Format the data below as a JSON array of strings, with one string per line and all blank lines omitted.

── MATERIALS PROVIDED

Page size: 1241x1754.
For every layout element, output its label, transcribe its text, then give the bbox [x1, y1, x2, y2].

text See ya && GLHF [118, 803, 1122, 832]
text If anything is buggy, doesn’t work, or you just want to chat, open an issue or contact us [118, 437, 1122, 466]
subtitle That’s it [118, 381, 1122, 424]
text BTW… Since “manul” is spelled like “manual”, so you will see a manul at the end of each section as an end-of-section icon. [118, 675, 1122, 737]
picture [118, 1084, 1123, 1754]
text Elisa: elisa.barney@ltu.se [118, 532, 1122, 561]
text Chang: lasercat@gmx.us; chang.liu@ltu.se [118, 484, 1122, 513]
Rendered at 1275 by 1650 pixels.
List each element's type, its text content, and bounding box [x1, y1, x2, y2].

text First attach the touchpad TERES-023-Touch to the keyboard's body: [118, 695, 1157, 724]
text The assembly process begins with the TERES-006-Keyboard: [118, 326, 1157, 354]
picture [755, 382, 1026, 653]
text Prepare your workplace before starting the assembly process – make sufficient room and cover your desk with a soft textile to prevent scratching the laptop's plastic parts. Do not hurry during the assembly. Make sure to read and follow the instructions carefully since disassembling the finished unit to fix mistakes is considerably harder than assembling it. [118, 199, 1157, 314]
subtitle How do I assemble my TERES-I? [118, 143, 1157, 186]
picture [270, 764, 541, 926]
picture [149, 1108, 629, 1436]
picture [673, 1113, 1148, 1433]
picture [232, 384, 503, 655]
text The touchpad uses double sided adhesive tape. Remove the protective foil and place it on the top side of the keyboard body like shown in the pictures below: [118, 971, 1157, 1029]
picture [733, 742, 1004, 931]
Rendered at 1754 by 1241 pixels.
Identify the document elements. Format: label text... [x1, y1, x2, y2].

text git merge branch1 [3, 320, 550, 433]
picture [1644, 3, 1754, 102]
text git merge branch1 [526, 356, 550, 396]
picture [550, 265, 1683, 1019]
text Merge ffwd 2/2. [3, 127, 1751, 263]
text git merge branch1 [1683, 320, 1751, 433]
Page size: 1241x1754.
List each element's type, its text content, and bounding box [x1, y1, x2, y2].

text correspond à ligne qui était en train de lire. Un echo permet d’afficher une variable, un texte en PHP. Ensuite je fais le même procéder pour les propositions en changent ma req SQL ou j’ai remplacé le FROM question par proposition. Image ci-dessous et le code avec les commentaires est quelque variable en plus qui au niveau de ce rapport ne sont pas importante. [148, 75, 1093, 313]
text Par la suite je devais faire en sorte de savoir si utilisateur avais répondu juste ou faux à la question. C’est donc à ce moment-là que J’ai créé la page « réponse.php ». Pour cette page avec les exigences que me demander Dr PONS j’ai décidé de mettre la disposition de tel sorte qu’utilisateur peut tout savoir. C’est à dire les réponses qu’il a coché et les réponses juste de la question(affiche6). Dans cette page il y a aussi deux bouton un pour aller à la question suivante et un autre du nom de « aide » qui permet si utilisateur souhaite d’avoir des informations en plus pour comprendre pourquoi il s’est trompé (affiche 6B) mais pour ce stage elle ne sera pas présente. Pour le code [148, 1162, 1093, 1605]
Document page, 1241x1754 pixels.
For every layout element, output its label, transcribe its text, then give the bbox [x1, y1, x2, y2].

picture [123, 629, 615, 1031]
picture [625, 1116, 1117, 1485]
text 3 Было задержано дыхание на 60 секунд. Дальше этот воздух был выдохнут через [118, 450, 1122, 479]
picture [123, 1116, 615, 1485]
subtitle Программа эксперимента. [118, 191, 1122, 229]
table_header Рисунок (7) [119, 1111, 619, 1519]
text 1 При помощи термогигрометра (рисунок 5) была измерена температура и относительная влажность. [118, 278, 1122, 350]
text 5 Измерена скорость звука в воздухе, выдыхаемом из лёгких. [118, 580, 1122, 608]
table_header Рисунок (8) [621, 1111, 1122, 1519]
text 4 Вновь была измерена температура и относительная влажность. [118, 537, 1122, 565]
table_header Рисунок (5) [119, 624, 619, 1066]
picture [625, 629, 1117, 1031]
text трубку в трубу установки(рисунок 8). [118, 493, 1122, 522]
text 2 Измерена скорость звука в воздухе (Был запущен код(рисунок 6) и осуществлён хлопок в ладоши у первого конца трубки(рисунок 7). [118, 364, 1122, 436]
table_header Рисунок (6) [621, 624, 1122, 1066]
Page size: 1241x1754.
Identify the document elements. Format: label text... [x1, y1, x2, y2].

────

*RESULT OF THIS TASK*
[
  "Page size: 1241x1754.",
  "For every layout element, output its label, transcribe its text, then give the bbox [x1, y1, x2, y2].",
  "text See ya && GLHF [118, 803, 1122, 832]",
  "text If anything is buggy, doesn’t work, or you just want to chat, open an issue or contact us [118, 437, 1122, 466]",
  "subtitle That’s it [118, 381, 1122, 424]",
  "text BTW… Since “manul” is spelled like “manual”, so you will see a manul at the end of each section as an end-of-section icon. [118, 675, 1122, 737]",
  "picture [118, 1084, 1123, 1754]",
  "text Elisa: elisa.barney@ltu.se [118, 532, 1122, 561]",
  "text Chang: lasercat@gmx.us; chang.liu@ltu.se [118, 484, 1122, 513]",
  "Rendered at 1275 by 1650 pixels.",
  "List each element's type, its text content, and bounding box [x1, y1, x2, y2].",
  "text First attach the touchpad TERES-023-Touch to the keyboard's body: [118, 695, 1157, 724]",
  "text The assembly process begins with the TERES-006-Keyboard: [118, 326, 1157, 354]",
  "picture [755, 382, 1026, 653]",
  "text Prepare your workplace before starting the assembly process – make sufficient room and cover your desk with a soft textile to prevent scratching the laptop's plastic parts. Do not hurry during the assembly. Make sure to read and follow the instructions carefully since disassembling the finished unit to fix mistakes is considerably harder than assembling it. [118, 199, 1157, 314]",
  "subtitle How do I assemble my TERES-I? [118, 143, 1157, 186]",
  "picture [270, 764, 541, 926]",
  "picture [149, 1108, 629, 1436]",
  "picture [673, 1113, 1148, 1433]",
  "picture [232, 384, 503, 655]",
  "text The touchpad uses double sided adhesive tape. Remove the protective foil and place it on the top side of the keyboard body like shown in the pictures below: [118, 971, 1157, 1029]",
  "picture [733, 742, 1004, 931]",
  "Rendered at 1754 by 1241 pixels.",
  "Identify the document elements. Format: label text... [x1, y1, x2, y2].",
  "text git merge branch1 [3, 320, 550, 433]",
  "picture [1644, 3, 1754, 102]",
  "text git merge branch1 [526, 356, 550, 396]",
  "picture [550, 265, 1683, 1019]",
  "text Merge ffwd 2/2. [3, 127, 1751, 263]",
  "text git merge branch1 [1683, 320, 1751, 433]",
  "Page size: 1241x1754.",
  "List each element's type, its text content, and bounding box [x1, y1, x2, y2].",
  "text correspond à ligne qui était en train de lire. Un echo permet d’afficher une variable, un texte en PHP. Ensuite je fais le même procéder pour les propositions en changent ma req SQL ou j’ai remplacé le FROM question par proposition. Image ci-dessous et le code avec les commentaires est quelque variable en plus qui au niveau de ce rapport ne sont pas importante. [148, 75, 1093, 313]",
  "text Par la suite je devais faire en sorte de savoir si utilisateur avais répondu juste ou faux à la question. C’est donc à ce moment-là que J’ai créé la page « réponse.php ». Pour cette page avec les exigences que me demander Dr PONS j’ai décidé de mettre la disposition de tel sorte qu’utilisateur peut tout savoir. C’est à dire les réponses qu’il a coché et les réponses juste de la question(affiche6). Dans cette page il y a aussi deux bouton un pour aller à la question suivante et un autre du nom de « aide » qui permet si utilisateur souhaite d’avoir des informations en plus pour comprendre pourquoi il s’est trompé (affiche 6B) mais pour ce stage elle ne sera pas présente. Pour le code [148, 1162, 1093, 1605]",
  "Document page, 1241x1754 pixels.",
  "For every layout element, output its label, transcribe its text, then give the bbox [x1, y1, x2, y2].",
  "picture [123, 629, 615, 1031]",
  "picture [625, 1116, 1117, 1485]",
  "text 3 Было задержано дыхание на 60 секунд. Дальше этот воздух был выдохнут через [118, 450, 1122, 479]",
  "picture [123, 1116, 615, 1485]",
  "subtitle Программа эксперимента. [118, 191, 1122, 229]",
  "table_header Рисунок (7) [119, 1111, 619, 1519]",
  "text 1 При помощи термогигрометра (рисунок 5) была измерена температура и относительная влажность. [118, 278, 1122, 350]",
  "text 5 Измерена скорость звука в воздухе, выдыхаемом из лёгких. [118, 580, 1122, 608]",
  "table_header Рисунок (8) [621, 1111, 1122, 1519]",
  "text 4 Вновь была измерена температура и относительная влажность. [118, 537, 1122, 565]",
  "table_header Рисунок (5) [119, 624, 619, 1066]",
  "picture [625, 629, 1117, 1031]",
  "text трубку в трубу установки(рисунок 8). [118, 493, 1122, 522]",
  "text 2 Измерена скорость звука в воздухе (Был запущен код(рисунок 6) и осуществлён хлопок в ладоши у первого конца трубки(рисунок 7). [118, 364, 1122, 436]",
  "table_header Рисунок (6) [621, 624, 1122, 1066]",
  "Page size: 1241x1754.",
  "Identify the document elements. Format: label text... [x1, y1, x2, y2]."
]